B.  La Section d’appel des réfugiés a-t-elle commis une erreur dans son évaluation des rapports médicaux?

[25]  M. Momanyi soutient que la Section d’appel des réfugiés a commis l’erreur de ne pas tenir compte des résultats aux tests de mémoire auxquels fait référence le rapport de l’infirmière autorisée, Mme Hickey, comme explication possible des incohérences dans son témoignage. Il fait remarquer que Mme Hickey fait référence au test de l’Évaluation cognitive de Montréal auquel le demandeur a reçu un pointage anormal de 23/30 (un pointage normal étant de 26 et plus). Bien que M. Momanyi accepte l’analyse de la Section d’appel des réfugiés selon laquelle Mme Hickey ne semblait avoir aucune spécialisation ni expertise en matière de troubles cognitifs ou de troubles d’apprentissage, il soutient qu’une telle absence de spécialisation pourrait avoir une incidence seulement sur sa capacité à se prononcer sur la cause du déficit de mémoire, et que la Section d’appel des réfugiés était néanmoins tenue de tenir compte d’un tel déficit.

[26]  Je ne vois aucune erreur dans la façon dont la Section d’appel des réfugiés a traité ces rapports médicaux.

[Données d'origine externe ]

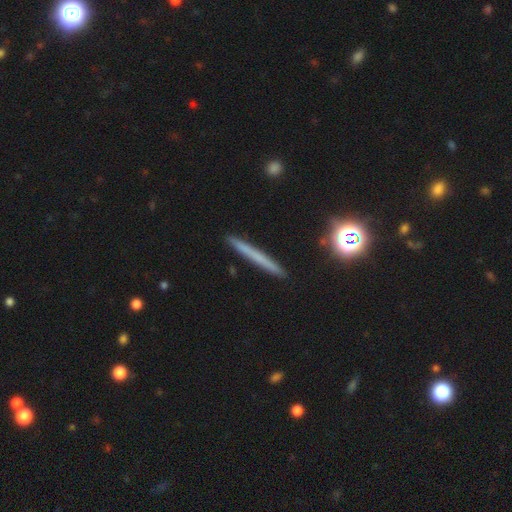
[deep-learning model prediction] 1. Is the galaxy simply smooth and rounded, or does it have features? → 54% smooth, 35% featured or disk, 11% star or artifact.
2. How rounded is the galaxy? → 96% cigar-shaped, 2% round, 2% in between.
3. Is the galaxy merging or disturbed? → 91% none, 6% minor disturbance, 1% major disturbance, 1% merger.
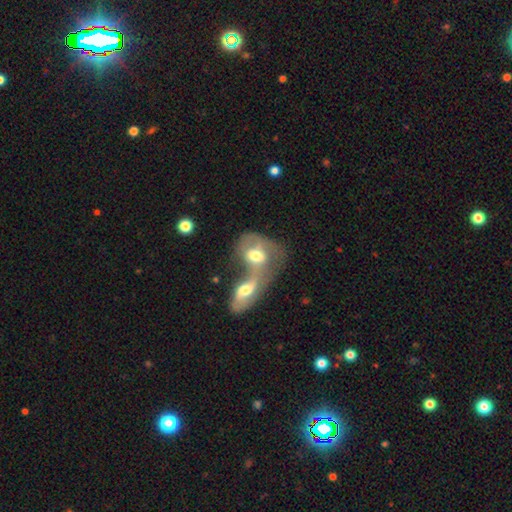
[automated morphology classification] A featured or disk galaxy (50%).

Vote fractions:
- Smooth or featured? featured or disk: 50% / smooth: 43% / star or artifact: 7%
- Merging? merger: 77% / none: 10% / major disturbance: 7% / minor disturbance: 5%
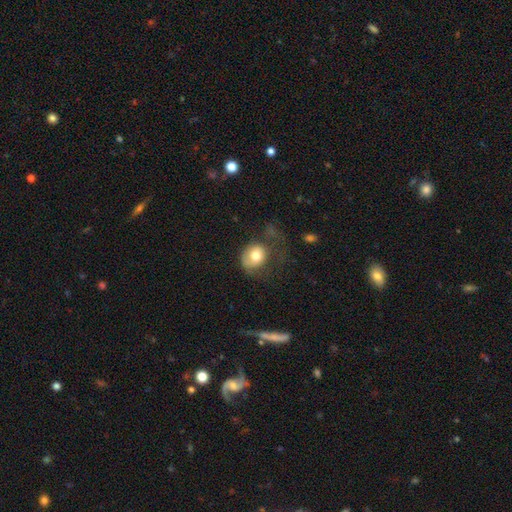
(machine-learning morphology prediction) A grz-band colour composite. It shows a smooth galaxy with no disk features (73%) that is round (62%). Merging: none (36%).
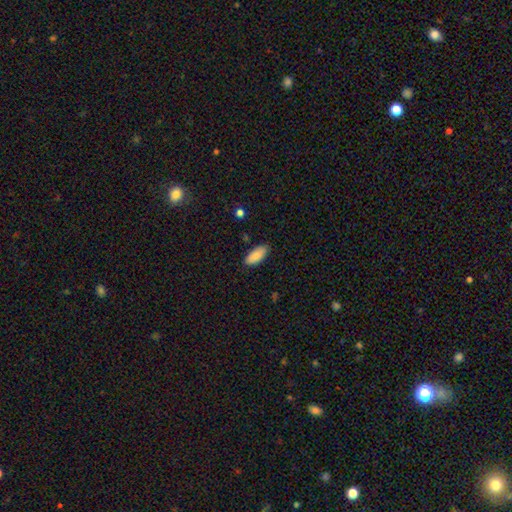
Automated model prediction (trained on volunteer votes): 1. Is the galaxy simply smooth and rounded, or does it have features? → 88% smooth, 6% star or artifact, 6% featured or disk.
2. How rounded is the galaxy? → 87% in between, 12% cigar-shaped, 2% round.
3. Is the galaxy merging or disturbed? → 85% none, 11% minor disturbance, 2% major disturbance, 1% merger.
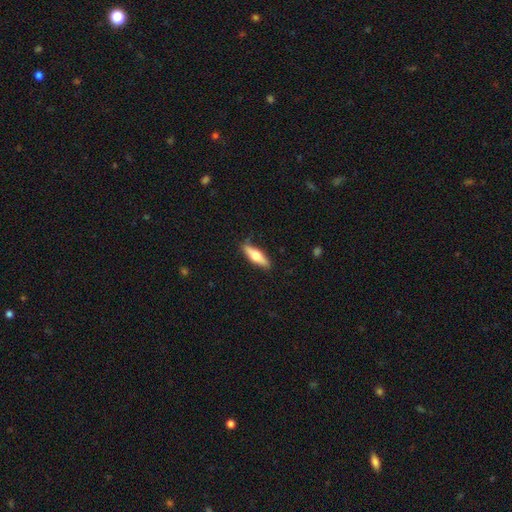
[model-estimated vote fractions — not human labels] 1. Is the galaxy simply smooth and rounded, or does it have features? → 49% smooth, 46% featured or disk, 5% star or artifact.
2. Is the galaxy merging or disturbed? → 85% none, 11% minor disturbance, 2% major disturbance, 1% merger.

Elle a évalué le rapport de Mme Hickey et a explicitement déclaré que Mme Hickey avait indiqué que M. Momanyi avait reçu un pointage de trois points en dessous du pointage normal au test de mémoire. Cependant, la Section d’appel des réfugiés a également souligné le manque de qualification professionnelle de Mme Hickey en matière de troubles cognitifs ou de troubles d’apprentissage, et je ne peux conclure, au regard de ces observations, qu’il a été déraisonnable que la Section d’appel des réfugiés n’accorde pas de poids à son rapport, dont les résultats au test de mémoire. Je remarque également que la Section d’appel des réfugiés a fait référence au rapport du psychiatre, le Dr Freire, qui indiquait que quoique ses facultés de mémoire et de concentration n’aient pas fait l’objet de tests formel, M. Momanyi s’en est bien tiré durant l’entrevue. Il n’était pas déraisonnable que la Section d’appel des réfugiés juge que les évaluations médicales n’ont pas été concluantes comme explication des problèmes relevés dans le témoignage de M. Momanyi.

C.  La Section d’appel des réfugiés a-t-elle commis une erreur dans sa conclusion à propos de l’affidavit des parents du demandeur?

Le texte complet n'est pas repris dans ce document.